Some IPPI prices are reported in US dollars and are converted to Canadian dollars using the average monthly exchange rate. Consequently, any change in the value of the Canadian dollar relative to the US dollar will affect the level of the index. From August to September 2015, the Canadian dollar depreciated 0.9 percent relative to the US dollar. If the exchange rate had remained constant, the IPPI would have decreased 0.5 percent instead of decreasing 0.3 percent.
Over the 12-month period ending in September, the IPPI declined 0.4 percent. The main reason for the year-over-year decline was energy and petroleum products (-23.9 percent), specifically lower prices for motor gasoline (-22.9 percent), diesel fuel (-24.8 percent), light fuel oils (-23.9 percent) and heavy fuel oils (-43.6 percent). The IPPI excluding energy and petroleum products increased 4.2 percent in September.

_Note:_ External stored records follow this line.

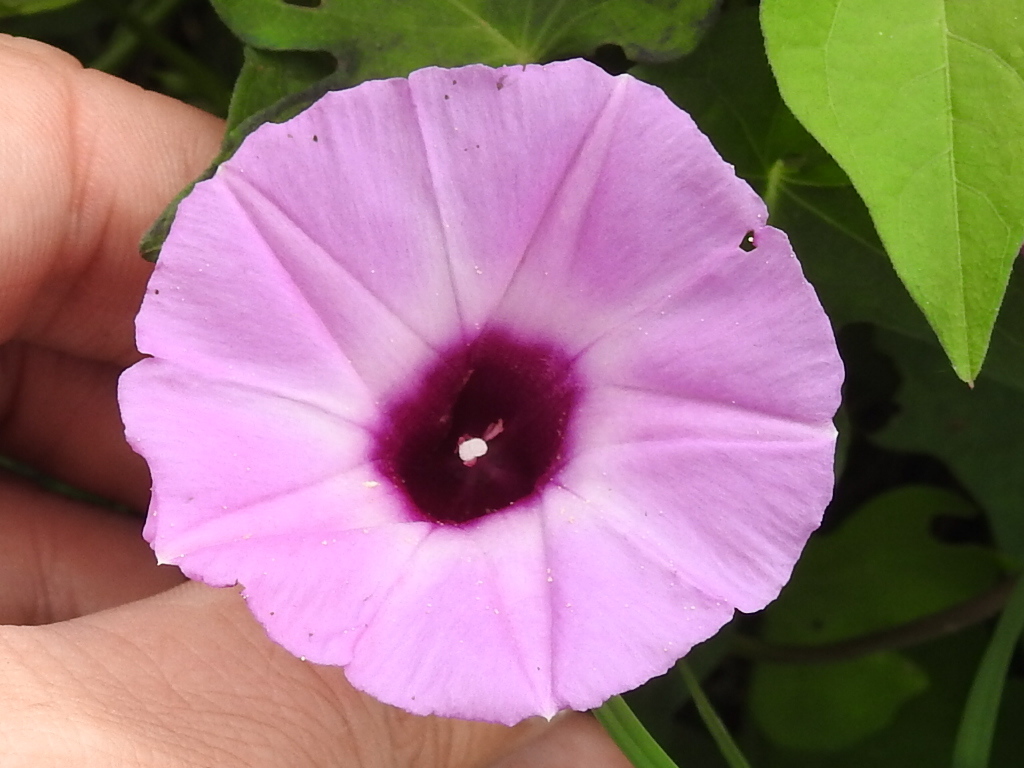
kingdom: Plantae
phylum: Tracheophyta
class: Magnoliopsida
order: Solanales
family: Convolvulaceae
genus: Ipomoea
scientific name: Ipomoea cordatotriloba
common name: Cotton morning glory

Chemicals and chemical products (-5.3 percent) also contributed to the decline in the IPPI, led by lower prices for petrochemicals (-34.7 percent). Meanwhile, higher prices for ammonia and chemical fertilizers (+11.8 percent) and chemical products, not elsewhere classified (+7.4 percent) moderated the decline in the commodity group.
Higher year-over-year prices for motorized and recreational vehicles (+13.4 percent), specifically passenger cars and light trucks (+14 percent), motor vehicle engines and motor vehicle parts (+9 percent) as well as aircraft (+21.4 percent), largely moderated the year-over-year decline in the IPPI.

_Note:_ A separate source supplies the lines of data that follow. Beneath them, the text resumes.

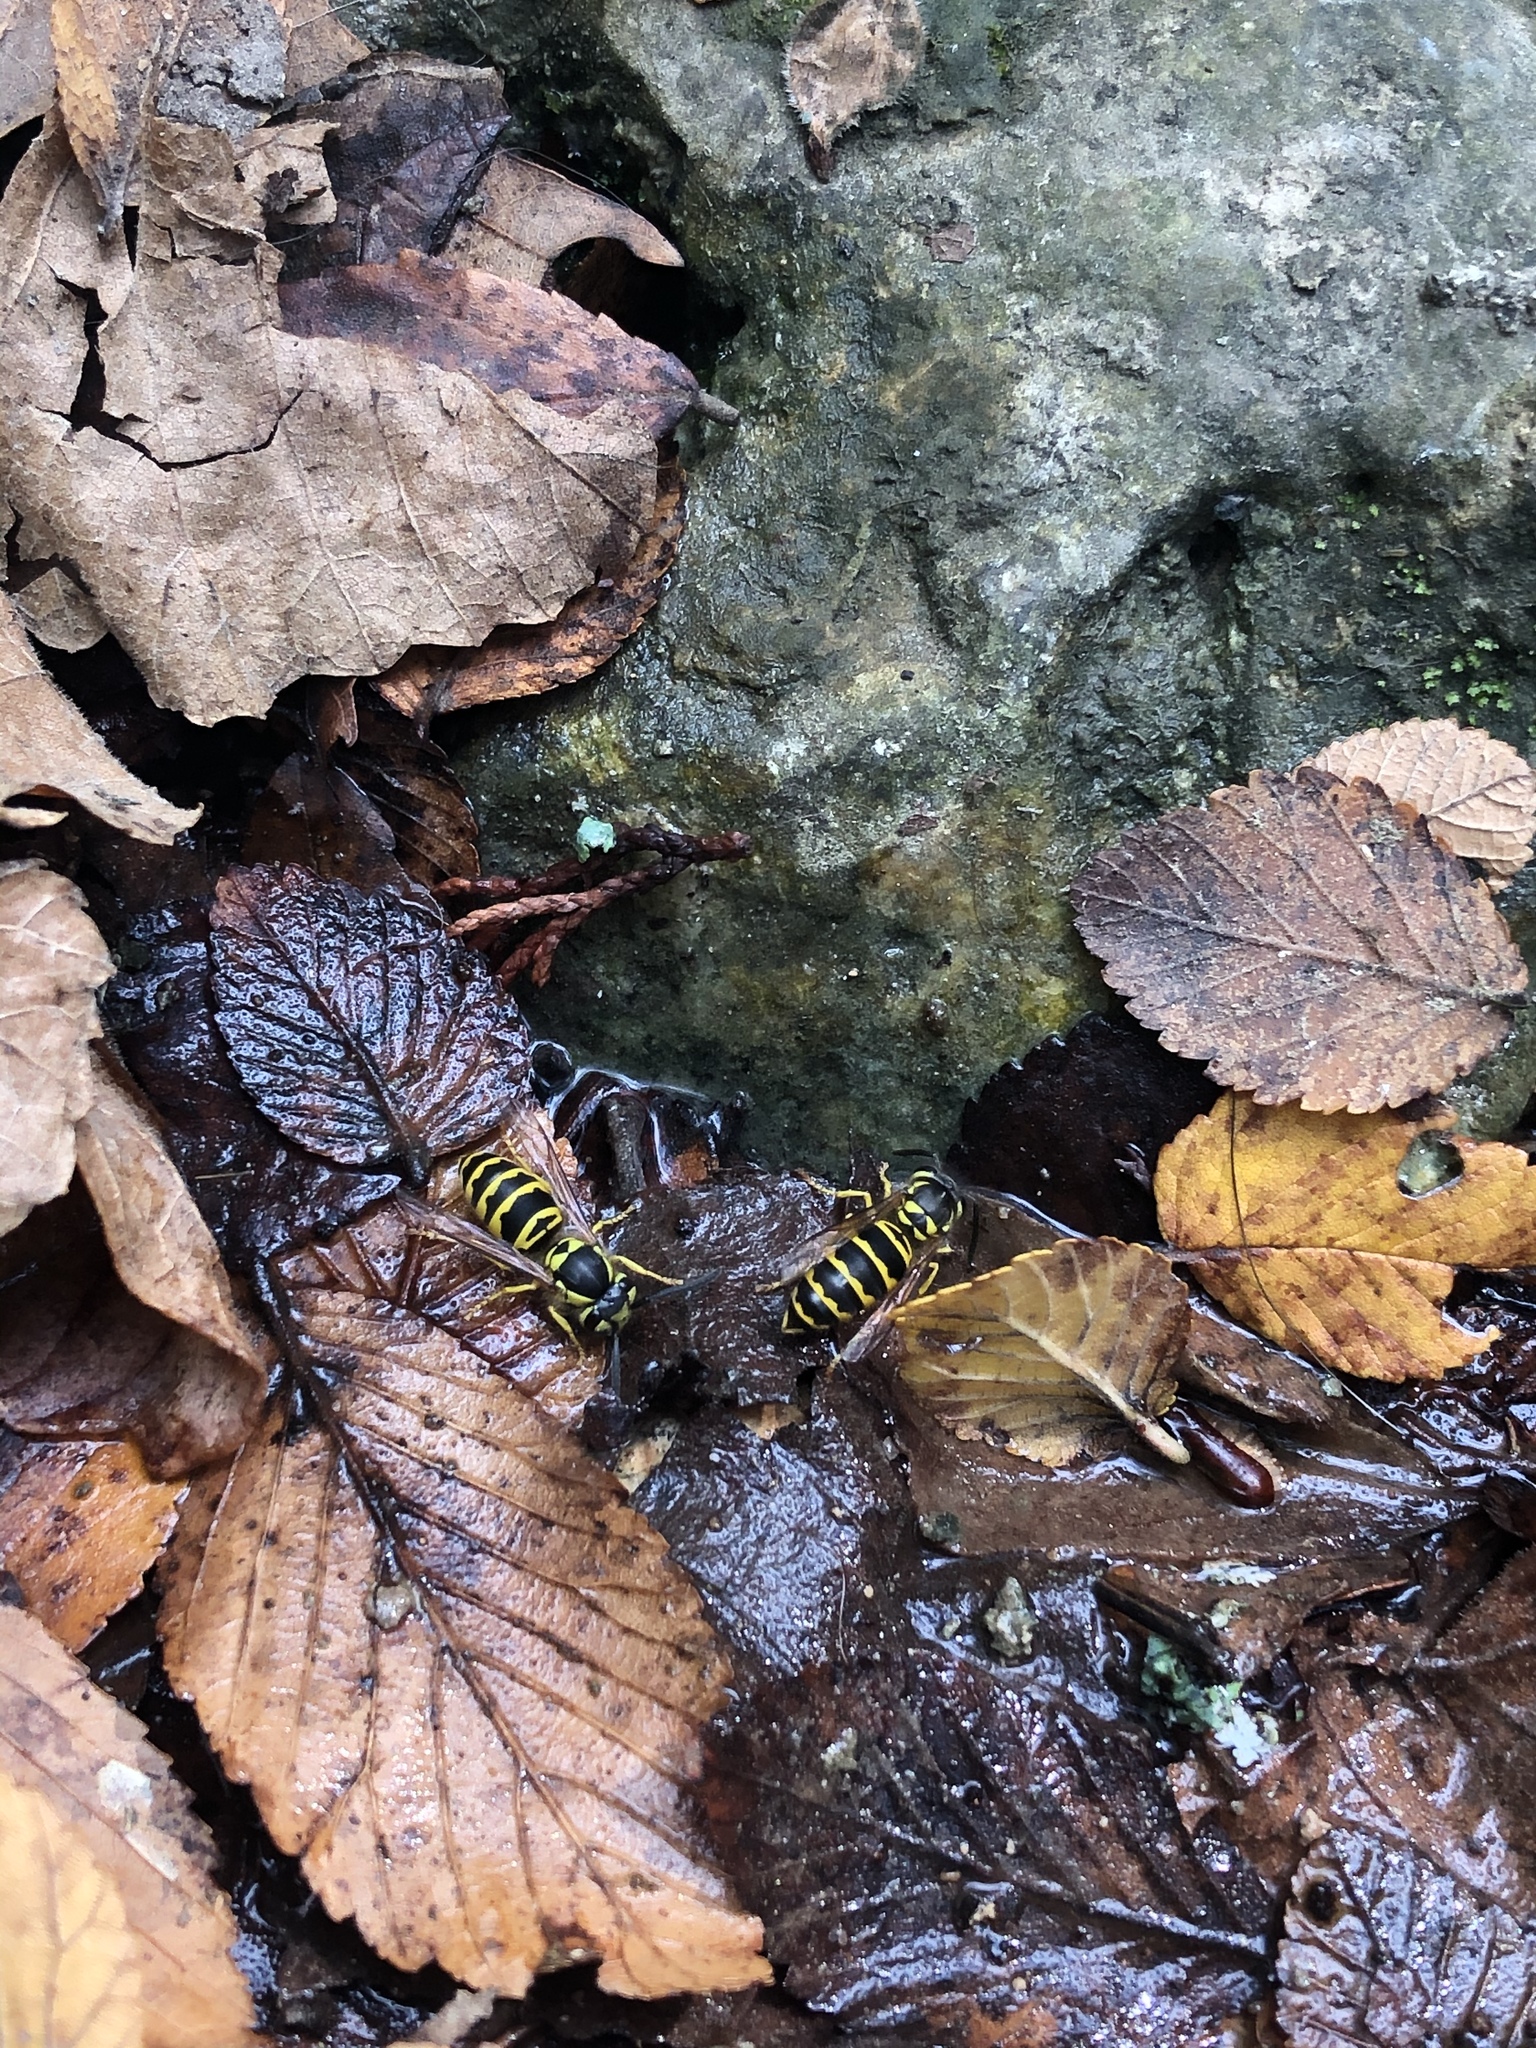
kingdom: Animalia
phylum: Arthropoda
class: Insecta
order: Hymenoptera
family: Vespidae
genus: Vespula
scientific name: Vespula maculifrons
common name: Eastern yellowjacket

Higher prices for meat, fish, and dairy products (+5.1 percent), specifically higher year-over-year prices for fresh and frozen beef and veal (+14.1 percent) and, to a lesser extent, fresh and frozen pork (+6.5 percent) also tempered the IPPI decrease.
The RMPI rose 3 percent in September, after declining 6.8 percent in August. Of the six major commodity groups, three were up and three were down. The main reason for the increase in the RMPI was higher prices for crude energy products (+8.2 percent), specifically conventional crude oil (+8.7 percent). The RMPI excluding crude energy products edged down 0.1 percent.

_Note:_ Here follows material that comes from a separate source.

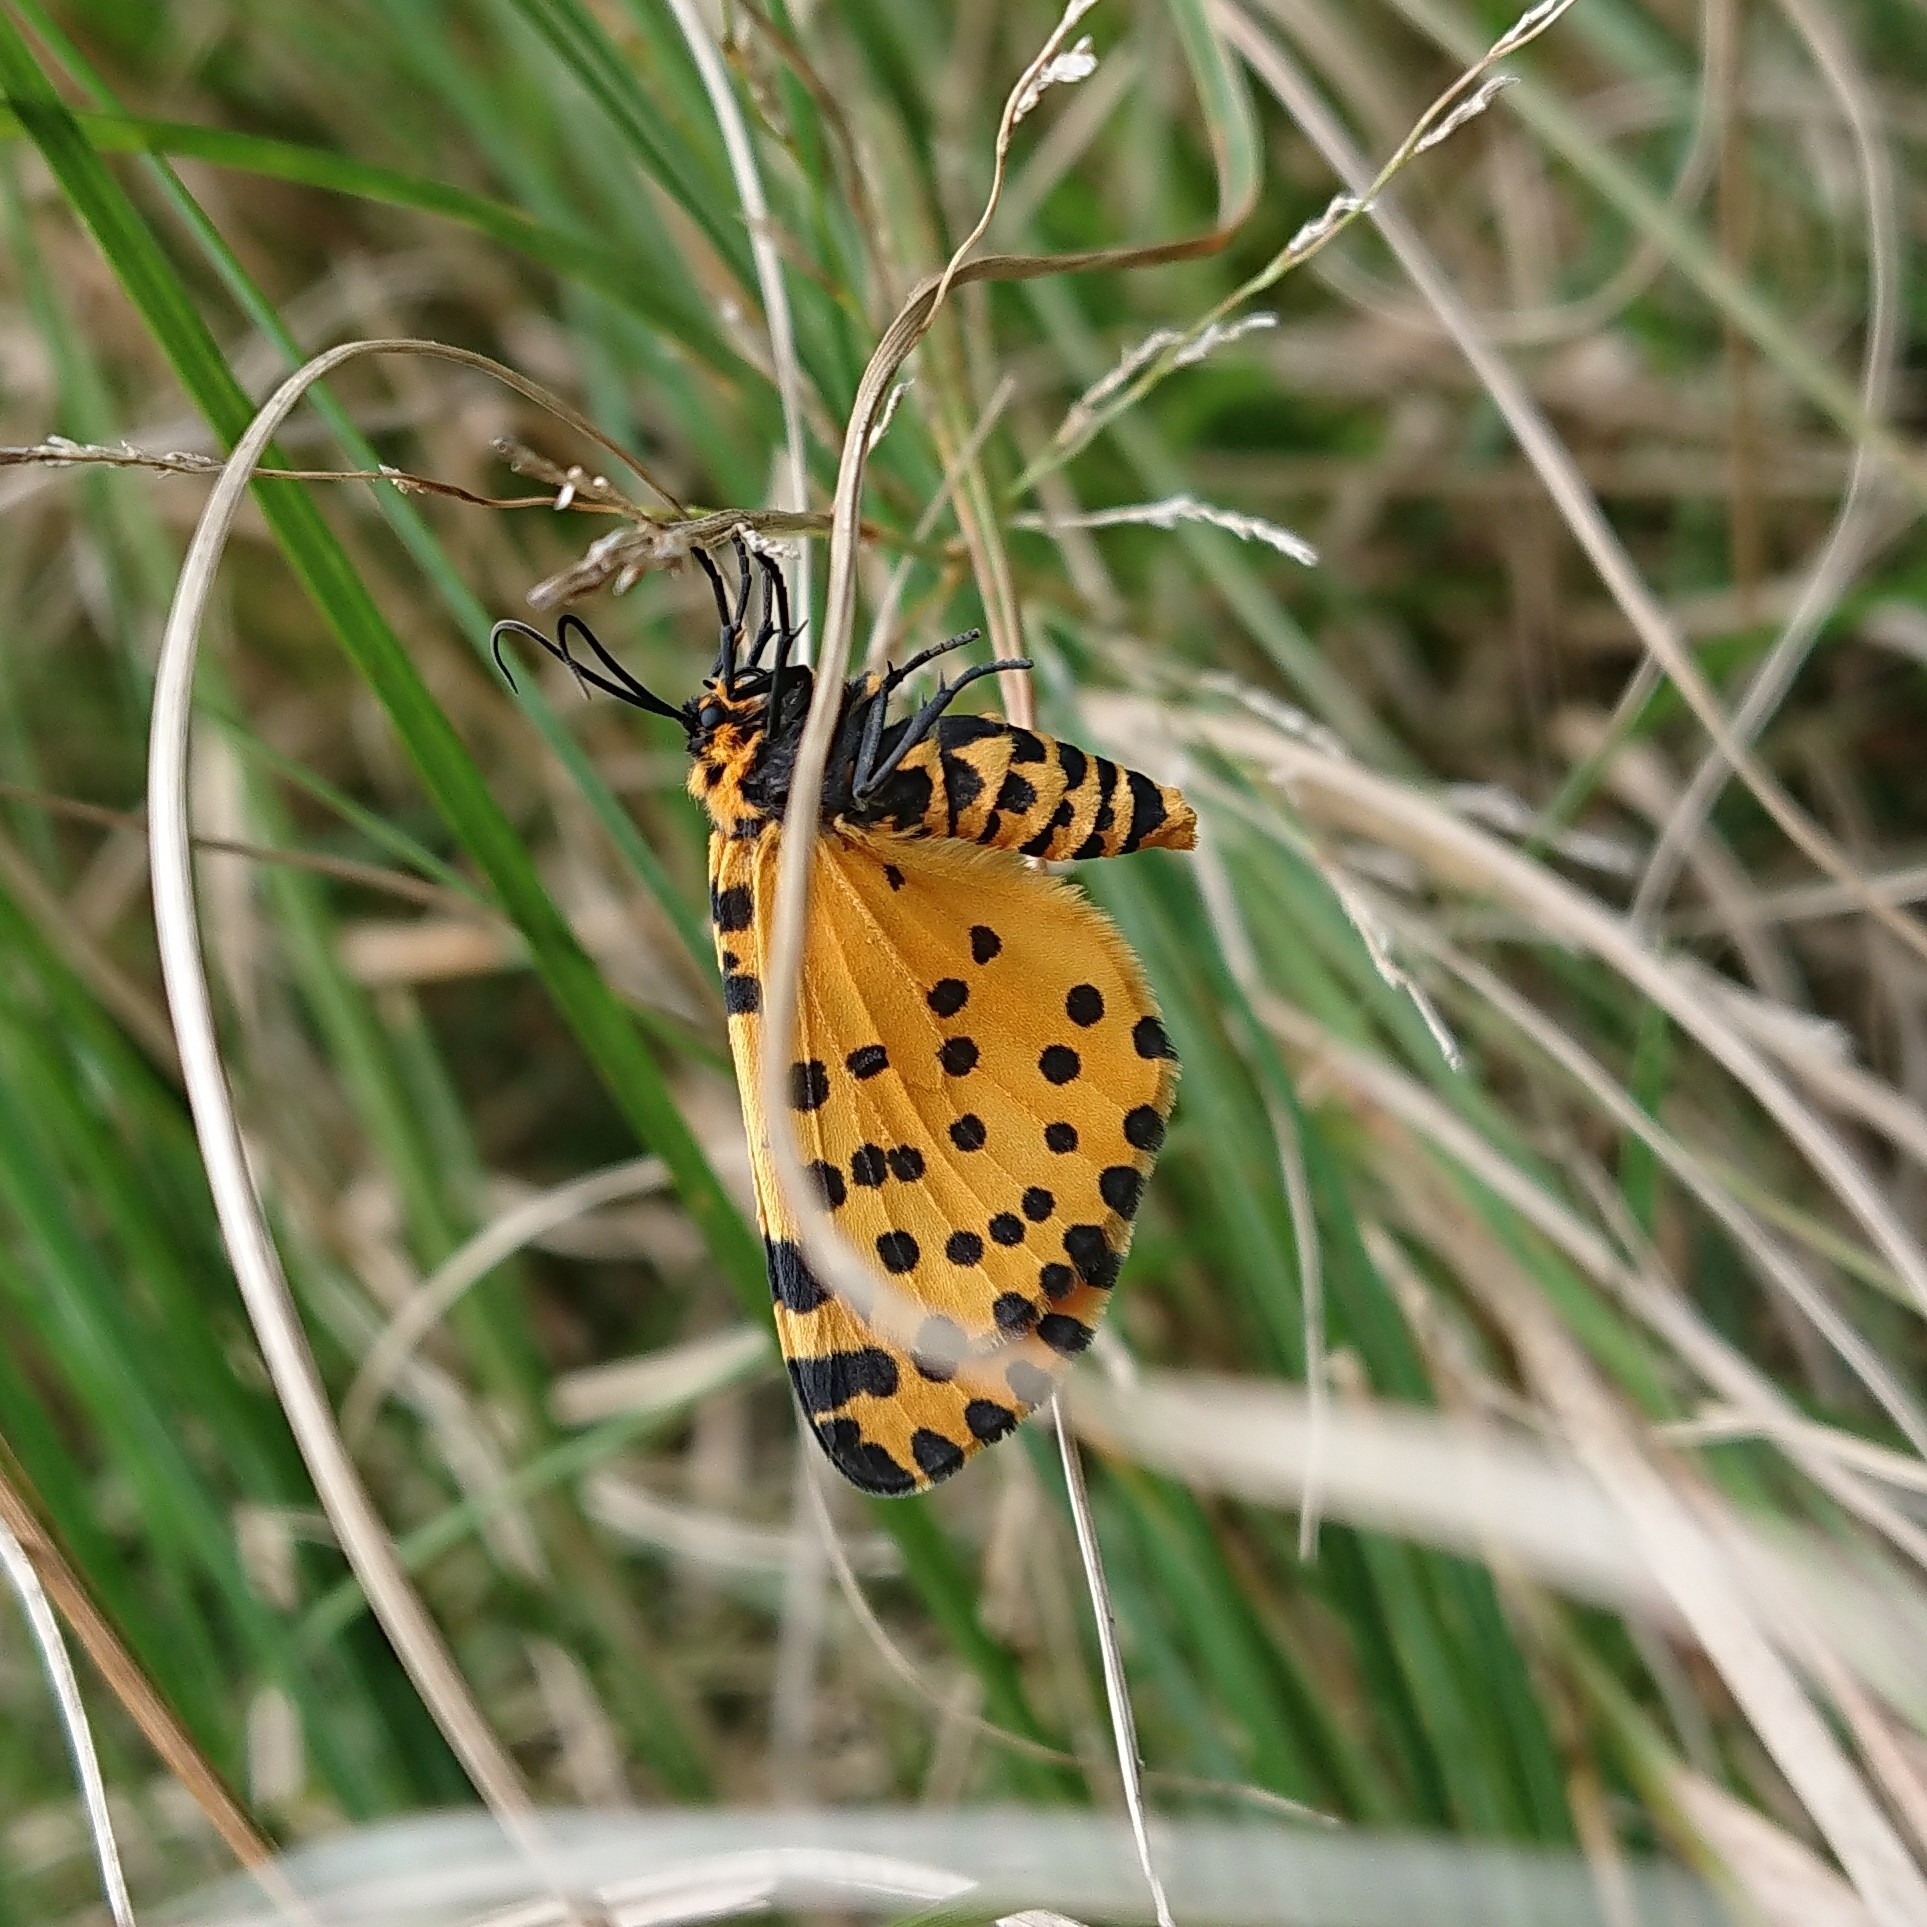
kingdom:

Higher prices for metal ores, concentrates and scrap (+1.1 percent) contributed to the increase in the RMPI, while lower prices for animals and animal products (-1.3 percent) moderated the gain.
The RMPI declined 20.9 percent over the 12-month period ending in September. Lower prices for crude energy products (-39.6 percent) were largely responsible for the decline, specifically conventional crude oil (-40.5 percent). The RMPI excluding crude energy products declined 0.7 percent from the same month last year.
Metal ores, concentrates and scrap (-6.3 percent) also contributed to the year-over-year decline in the RMPI, while higher prices for crop products (+7.9 percent) helped moderate the RMPI.